▶ **Directions**
In the items below, take the part that opens with the line containing "kingdom: Animalia" and closes with the line containing "family: Hydrocharitaceae", and write it out again with "order" replaced by "rank" and nothing else changed. Leave the pictures out.

▶ **Dataset records**
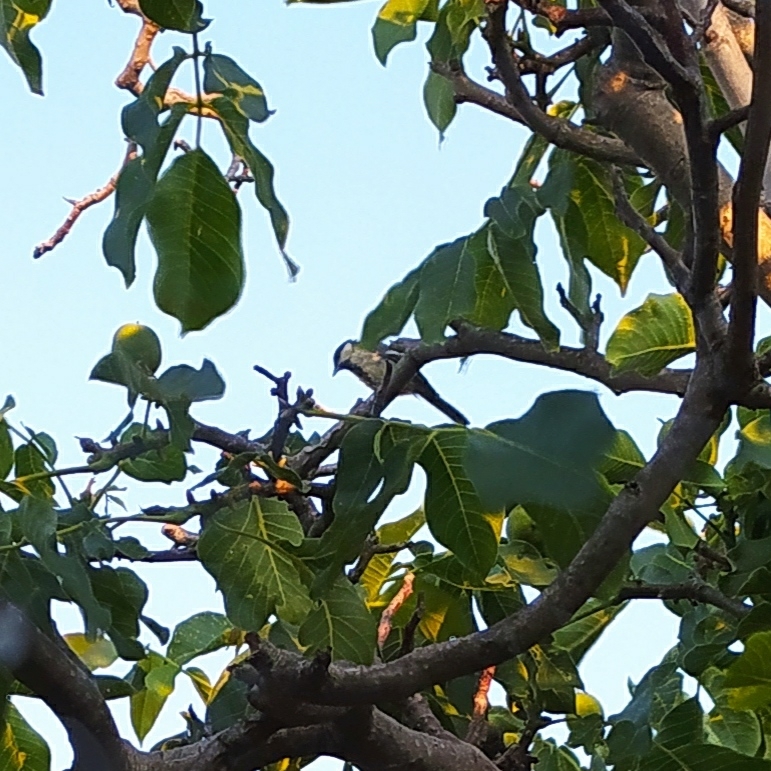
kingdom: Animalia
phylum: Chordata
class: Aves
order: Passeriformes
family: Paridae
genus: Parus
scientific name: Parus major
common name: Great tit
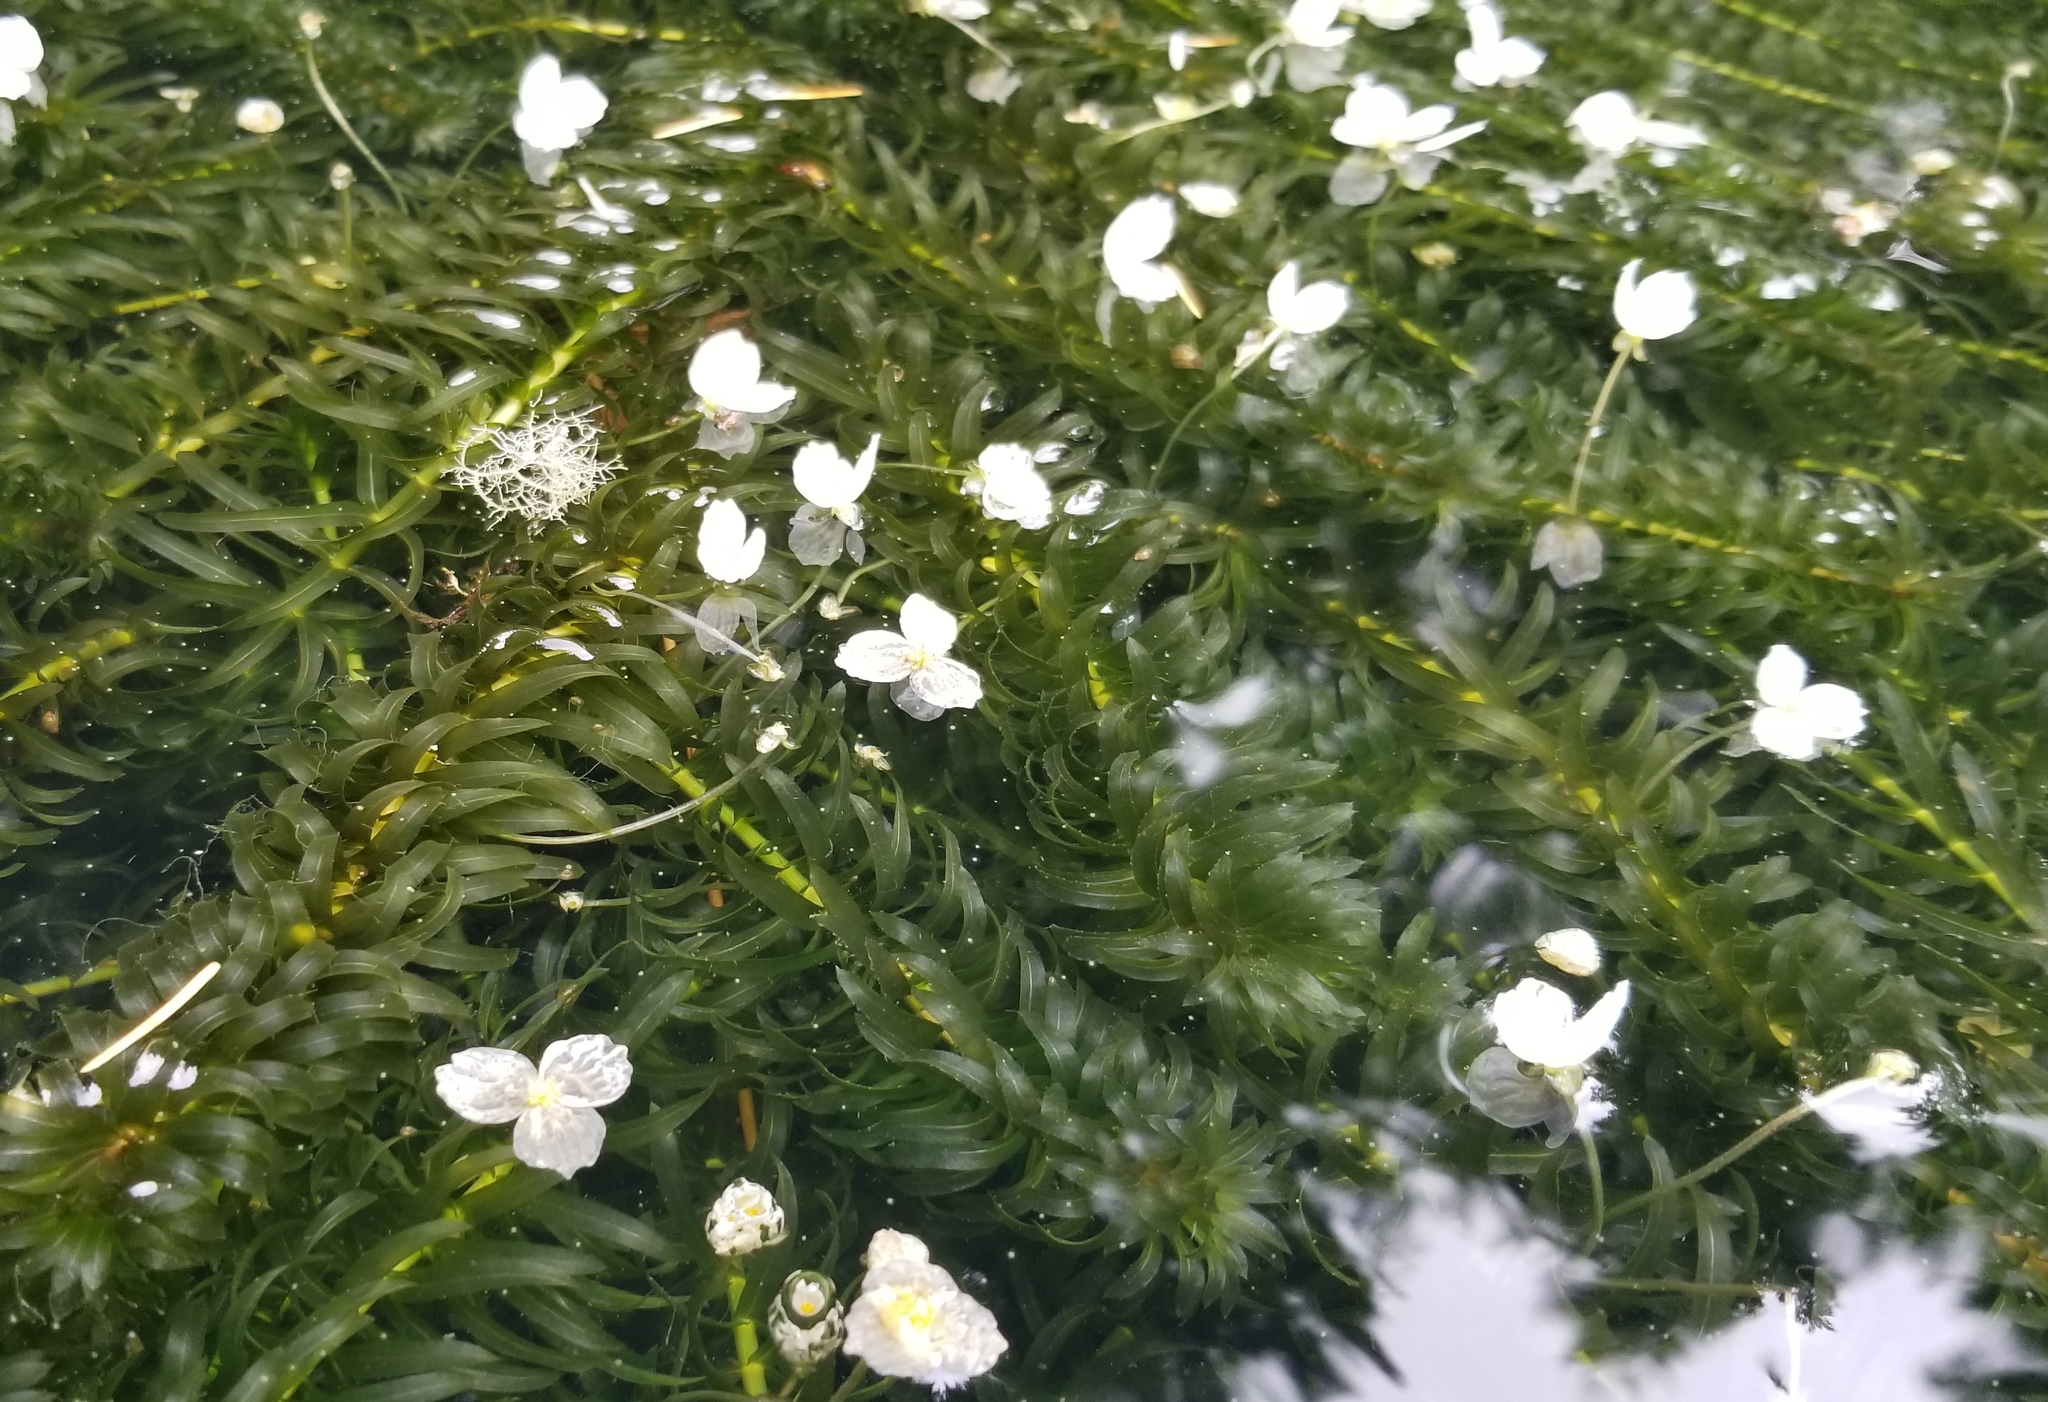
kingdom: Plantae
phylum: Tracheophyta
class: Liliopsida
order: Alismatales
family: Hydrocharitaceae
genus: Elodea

...

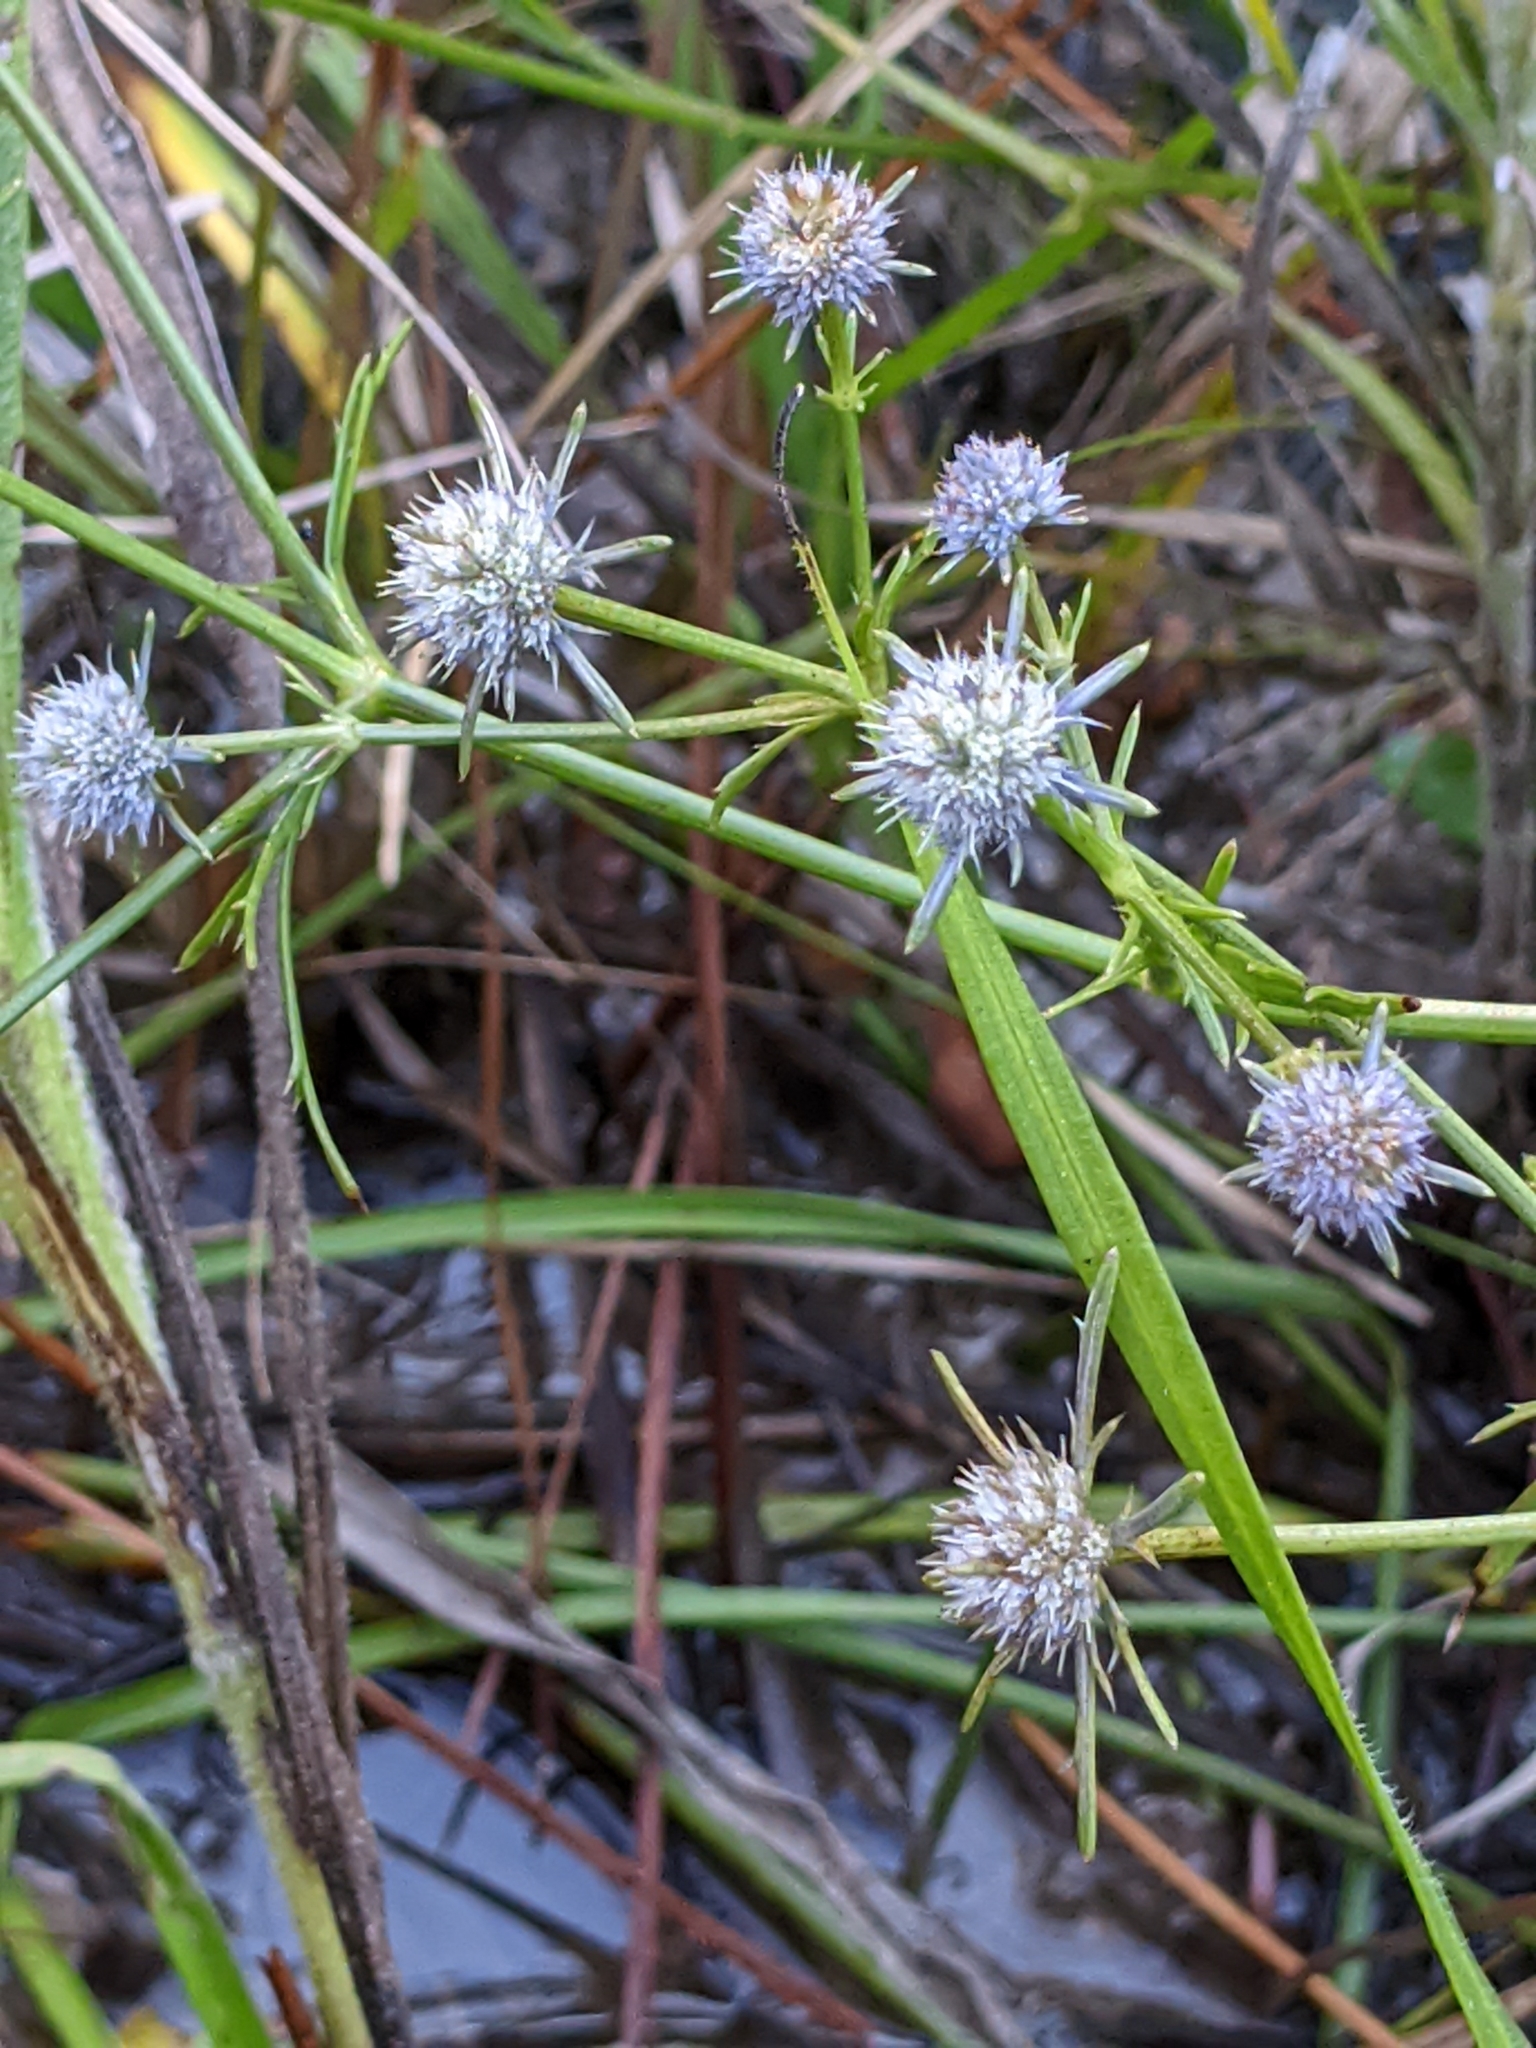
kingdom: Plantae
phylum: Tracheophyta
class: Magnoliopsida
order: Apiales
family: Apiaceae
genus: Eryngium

▶ **Full response**
kingdom: Animalia
phylum: Chordata
class: Aves
rank: Passeriformes
family: Paridae
genus: Parus
scientific name: Parus major
common name: Great tit
kingdom: Plantae
phylum: Tracheophyta
class: Liliopsida
rank: Alismatales
family: Hydrocharitaceae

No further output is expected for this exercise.